La maggior parte di chi è in procinto di iniziare una terapia sa perfettamente che lo psicoterapeuta non possiede la bacchetta magica e quindi non basteranno un paio di sedute per essere felici come per incanto.
Nonostante questo, è innegabile che vi sia una speranza di guarigione rapida insieme a un desiderio di non soffrire parlando di temi dolorosi.
Per esemplificare meglio il senso della psicoterapia, proviamo a immaginarla come un viaggio.
La preparazione
C’è chi ama informarsi scrupolosamente sui luoghi che andrà a visitare, acquistando guide e programmando itinerari ben precisi; altri preferiscono farsi un’idea più generale e decidere poi sul posto come ( e se) organizzare le proprie giornate. Allo stesso modo, c’è chi si documenta con precisione sui terapeuti che intende contattare e sul loro orientamento teorico; altri invece scelgono di affidarsi in maniera più “istintiva” scegliendo un nominativo presente in un elenco online.
Le aspettative.
Alla vigilia di un viaggio possono esserci più o meno aspettative: voglia di rilassarsi, staccare dai problemi della quotidianità, conoscere posti nuovi, rivederne di noti, assaggiare nuovi cibi… La stessa cosa capita in terapia: ci si aspetta che il primo colloquio possa andare in un determinato modo, si teme di dover toccare subito un argomento scottante o, viceversa, non si vede l’ora di affrontarlo.

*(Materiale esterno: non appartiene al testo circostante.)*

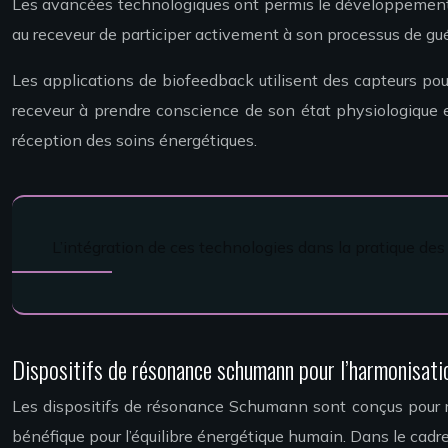
Les avancées technologiques ont permis le développement d
au receveur de participer activement à son processus de gué
Les applications de biofeedback utilisent des capteurs pou
receveur à prendre conscience de son état physiologique et
réception des soins énergétiques.
L’intégration de ces technologies dans la pratique des
Dispositifs de résonance schumann pour l’harmonisati
Les dispositifs de résonance Schumann sont conçus pour r
bénéfique pour l’équilibre énergétique humain. Dans le cadre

Queste aspettative possono trovare realizzazione o restare insoddisfatte.
Il tragitto
Il viaggio ha i suoi tempi, a seconda di dove si è diretti. Così come ci sono persone che vedono il tempo del tragitto come perdita di tempo e altri invece come una gradevole componente del viaggio, anche nelle fasi preliminari della terapia si possono sperimentare vissuti simili. Alcuni pazienti trovano interessanti i primi colloqui perché hanno l’opportunità di ripercorrere la loro storia personale, familiare, relazionale; altri trovano questa parte anamnestica superflua e vorrebbero andare direttamente al cuore del problema, hic et nunc.
Gli intoppi
Per quanto si speri non capiti mai, anche nel migliore dei viaggi può capitare il piccolo intoppo: il problema burocratico in hotel, un pasto non perfettamente buono, la giornata di pioggia che impedisce un’escursione, il volo cancellato. Le reazioni possono essere diverse a seconda del carattere, delle esperienze pregresse e delle abitudini; lo stesso problema può rovinare l’intera vacanza a una persona ed essere del tutto innocuo per un’altra. In terapia gli intoppi possono essere quelle sedute in cui si parla di temi dolorosi: il terapeuta a volte deve toccare delle ferite per assicurarsi che il paziente abbia coscienza di quanto sia successo e verificarne poi la corretta guarigione nel tempo. In queste circostanze capita di uscire dallo studio con una sofferenza che a prima vista parrebbe immotivata e l’intero senso del percorso può essere messo in dubbio.
I compagni di viaggio
La terapia è un tipo di viaggio che prevede un compagno al proprio fianco (nb il mio metodo di lavoro ne prevede due nel caso di quella familiare e di coppia): non è possibile intraprenderlo in solitaria. Nel corso del tempo rivestirà ruoli diversi: potrà essere una guida, un allenatore, una figura quasi genitoriale. Saprà rinforzare le scelte positive e cercherà di scoraggiare quelle negative. In ogni caso non si sostituirà mai al viaggiatore perché lo scopo del viaggio è imparare a prendere in autonomia le proprie scelte, ovviamente purché non siano lesive per sé o per gli altri. Farà sempre leva sulle risorse positive, promuovendole ed enfatizzandole. Dovrà anche evidenziare le fragilità, non per colpevolizzare ma per accrescerne la consapevolezza. Rimarcherà i successi ottenuti ogni volta che il viaggiatore si sentirà smarrito, offrendo sostegno e accoglienza.